[Available data]

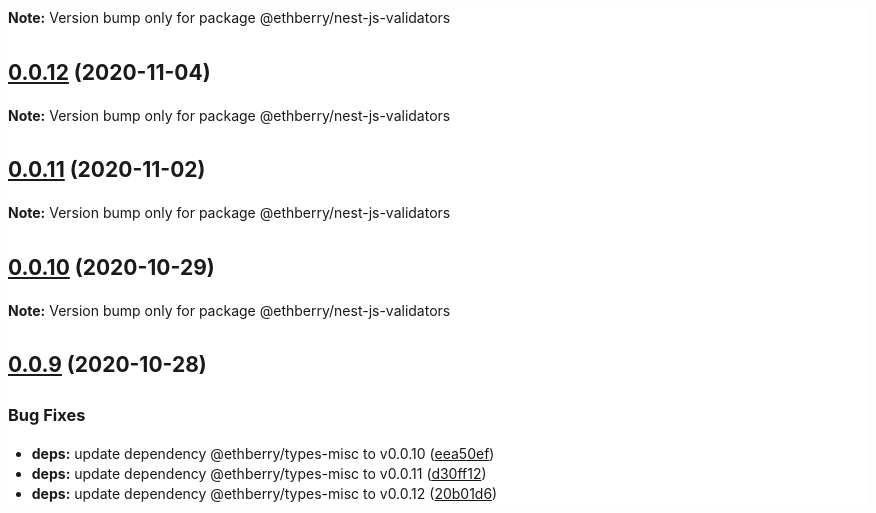 **Note:** Version bump only for package @ethberry/nest-js-validators

## [0.0.12](https://github.com/memoryos/nest-js/compare/@ethberry/nest-js-validators@0.0.11...@ethberry/nest-js-validators@0.0.12) (2020-11-04)

**Note:** Version bump only for package @ethberry/nest-js-validators

## [0.0.11](https://github.com/memoryos/nest-js/compare/@ethberry/nest-js-validators@0.0.10...@ethberry/nest-js-validators@0.0.11) (2020-11-02)

**Note:** Version bump only for package @ethberry/nest-js-validators

## [0.0.10](https://github.com/memoryos/nest-js/compare/@ethberry/nest-js-validators@0.0.9...@ethberry/nest-js-validators@0.0.10) (2020-10-29)

**Note:** Version bump only for package @ethberry/nest-js-validators

## [0.0.9](https://github.com/memoryos/nest-js/compare/@ethberry/nest-js-validators@0.0.8...@ethberry/nest-js-validators@0.0.9) (2020-10-28)

### Bug Fixes

- **deps:** update dependency @ethberry/types-misc to v0.0.10 ([eea50ef](https://github.com/memoryos/nest-js/commit/eea50efb029e09f1e832b8da6c348f7bc19e0124))
- **deps:** update dependency @ethberry/types-misc to v0.0.11 ([d30ff12](https://github.com/memoryos/nest-js/commit/d30ff12814460e3335fa3622fc0a1a4114045d9d))
- **deps:** update dependency @ethberry/types-misc to v0.0.12 ([20b01d6](https://github.com/memoryos/nest-js/commit/20b01d6dc3460cbc93408803f10f939bccec9e5b))
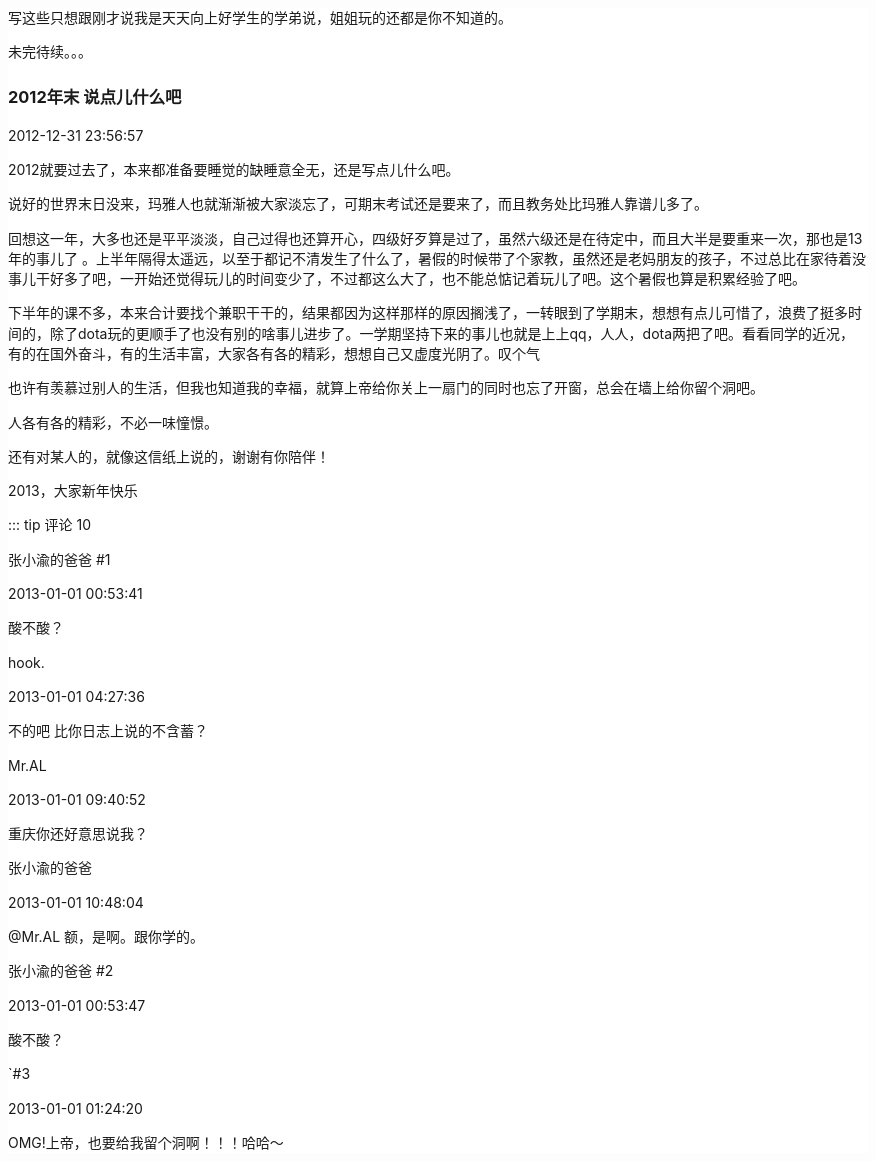 写这些只想跟刚才说我是天天向上好学生的学弟说，姐姐玩的还都是你不知道的。

未完待续。。。

### 2012年末 说点儿什么吧

2012-12-31 23:56:57

2012就要过去了，本来都准备要睡觉的缺睡意全无，还是写点儿什么吧。

说好的世界末日没来，玛雅人也就渐渐被大家淡忘了，可期末考试还是要来了，而且教务处比玛雅人靠谱儿多了。

回想这一年，大多也还是平平淡淡，自己过得也还算开心，四级好歹算是过了，虽然六级还是在待定中，而且大半是要重来一次，那也是13年的事儿了 。上半年隔得太遥远，以至于都记不清发生了什么了，暑假的时候带了个家教，虽然还是老妈朋友的孩子，不过总比在家待着没事儿干好多了吧，一开始还觉得玩儿的时间变少了，不过都这么大了，也不能总惦记着玩儿了吧。这个暑假也算是积累经验了吧。

下半年的课不多，本来合计要找个兼职干干的，结果都因为这样那样的原因搁浅了，一转眼到了学期末，想想有点儿可惜了，浪费了挺多时间的，除了dota玩的更顺手了也没有别的啥事儿进步了。一学期坚持下来的事儿也就是上上qq，人人，dota两把了吧。看看同学的近况，有的在国外奋斗，有的生活丰富，大家各有各的精彩，想想自己又虚度光阴了。叹个气

也许有羡慕过别人的生活，但我也知道我的幸福，就算上帝给你关上一扇门的同时也忘了开窗，总会在墙上给你留个洞吧。

人各有各的精彩，不必一味憧憬。

还有对某人的，就像这信纸上说的，谢谢有你陪伴！

2013，大家新年快乐

::: tip 评论 10

张小渝的爸爸 #1

2013-01-01 00:53:41

酸不酸？

hook.

2013-01-01 04:27:36

不的吧 比你日志上说的不含蓄？

Mr.AL

2013-01-01 09:40:52

重庆你还好意思说我？

张小渝的爸爸

2013-01-01 10:48:04

@Mr.AL 额，是啊。跟你学的。

张小渝的爸爸 #2

2013-01-01 00:53:47

酸不酸？

`#3

2013-01-01 01:24:20

OMG!上帝，也要给我留个洞啊！！！哈哈～
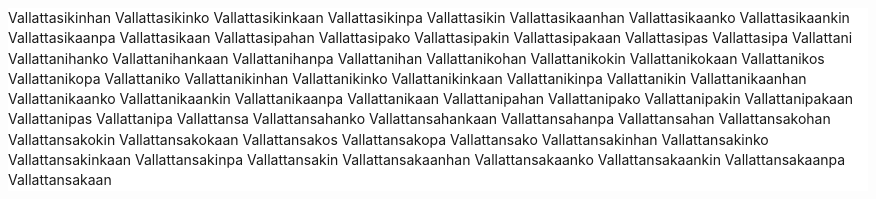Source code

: Vallattasikinhan
Vallattasikinko
Vallattasikinkaan
Vallattasikinpa
Vallattasikin
Vallattasikaanhan
Vallattasikaanko
Vallattasikaankin
Vallattasikaanpa
Vallattasikaan
Vallattasipahan
Vallattasipako
Vallattasipakin
Vallattasipakaan
Vallattasipas
Vallattasipa
Vallattani
Vallattanihanko
Vallattanihankaan
Vallattanihanpa
Vallattanihan
Vallattanikohan
Vallattanikokin
Vallattanikokaan
Vallattanikos
Vallattanikopa
Vallattaniko
Vallattanikinhan
Vallattanikinko
Vallattanikinkaan
Vallattanikinpa
Vallattanikin
Vallattanikaanhan
Vallattanikaanko
Vallattanikaankin
Vallattanikaanpa
Vallattanikaan
Vallattanipahan
Vallattanipako
Vallattanipakin
Vallattanipakaan
Vallattanipas
Vallattanipa
Vallattansa
Vallattansahanko
Vallattansahankaan
Vallattansahanpa
Vallattansahan
Vallattansakohan
Vallattansakokin
Vallattansakokaan
Vallattansakos
Vallattansakopa
Vallattansako
Vallattansakinhan
Vallattansakinko
Vallattansakinkaan
Vallattansakinpa
Vallattansakin
Vallattansakaanhan
Vallattansakaanko
Vallattansakaankin
Vallattansakaanpa
Vallattansakaan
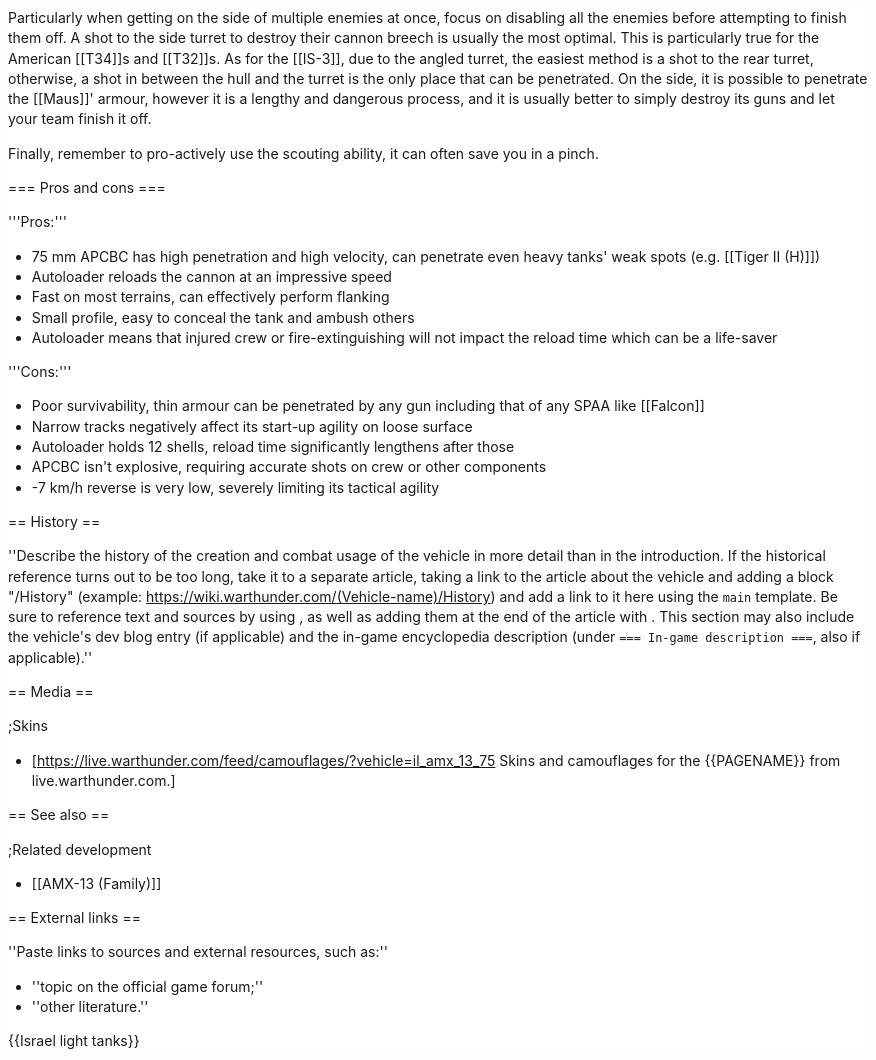 Particularly when getting on the side of multiple enemies at once, focus on disabling all the enemies before attempting to finish them off. A shot to the side turret to destroy their cannon breech is usually the most optimal. This is particularly true for the American [[T34]]s and [[T32]]s. As for the [[IS-3]], due to the angled turret, the easiest method is a shot to the rear turret, otherwise, a shot in between the hull and the turret is the only place that can be penetrated. On the side, it is possible to penetrate the [[Maus]]' armour, however it is a lengthy and dangerous process, and it is usually better to simply destroy its guns and let your team finish it off.

Finally, remember to pro-actively use the scouting ability, it can often save you in a pinch.

=== Pros and cons ===



'''Pros:'''

- 75 mm APCBC has high penetration and high velocity, can penetrate even heavy tanks' weak spots (e.g. [[Tiger II (H)]])
- Autoloader reloads the cannon at an impressive speed
- Fast on most terrains, can effectively perform flanking
- Small profile, easy to conceal the tank and ambush others
- Autoloader means that injured crew or fire-extinguishing will not impact the reload time which can be a life-saver

'''Cons:'''

- Poor survivability, thin armour can be penetrated by any gun including that of any SPAA like [[Falcon]]
- Narrow tracks negatively affect its start-up agility on loose surface
- Autoloader holds 12 shells, reload time significantly lengthens after those
- APCBC isn't explosive, requiring accurate shots on crew or other components
- -7 km/h reverse is very low, severely limiting its tactical agility

== History ==



''Describe the history of the creation and combat usage of the vehicle in more detail than in the introduction. If the historical reference turns out to be too long, take it to a separate article, taking a link to the article about the vehicle and adding a block "/History" (example: <nowiki>https://wiki.warthunder.com/(Vehicle-name)/History</nowiki>) and add a link to it here using the <code>main</code> template. Be sure to reference text and sources by using <code><nowiki><ref></ref></nowiki></code>, as well as adding them at the end of the article with <code><nowiki><references /></nowiki></code>. This section may also include the vehicle's dev blog entry (if applicable) and the in-game encyclopedia description (under <code><nowiki>=== In-game description ===</nowiki></code>, also if applicable).''

== Media ==



;Skins

- [https://live.warthunder.com/feed/camouflages/?vehicle=il_amx_13_75 Skins and camouflages for the {{PAGENAME}} from live.warthunder.com.]

== See also ==



;Related development

- [[AMX-13 (Family)]]

== External links ==



''Paste links to sources and external resources, such as:''

- ''topic on the official game forum;''
- ''other literature.''

{{Israel light tanks}}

[/Available data]

Aim of the exercise | Skipping every picture, transcribe exactly the lines above from the one containing "2013-01-01 01:24:20" through the one containing "Vallattanihanpa", both included.

Response |
2013-01-01 01:24:20

OMG!上帝，也要给我留个洞啊！！！哈哈～
Source code

: Vallattasikinhan
Vallattasikinko
Vallattasikinkaan
Vallattasikinpa
Vallattasikin
Vallattasikaanhan
Vallattasikaanko
Vallattasikaankin
Vallattasikaanpa
Vallattasikaan
Vallattasipahan
Vallattasipako
Vallattasipakin
Vallattasipakaan
Vallattasipas
Vallattasipa
Vallattani
Vallattanihanko
Vallattanihankaan
Vallattanihanpa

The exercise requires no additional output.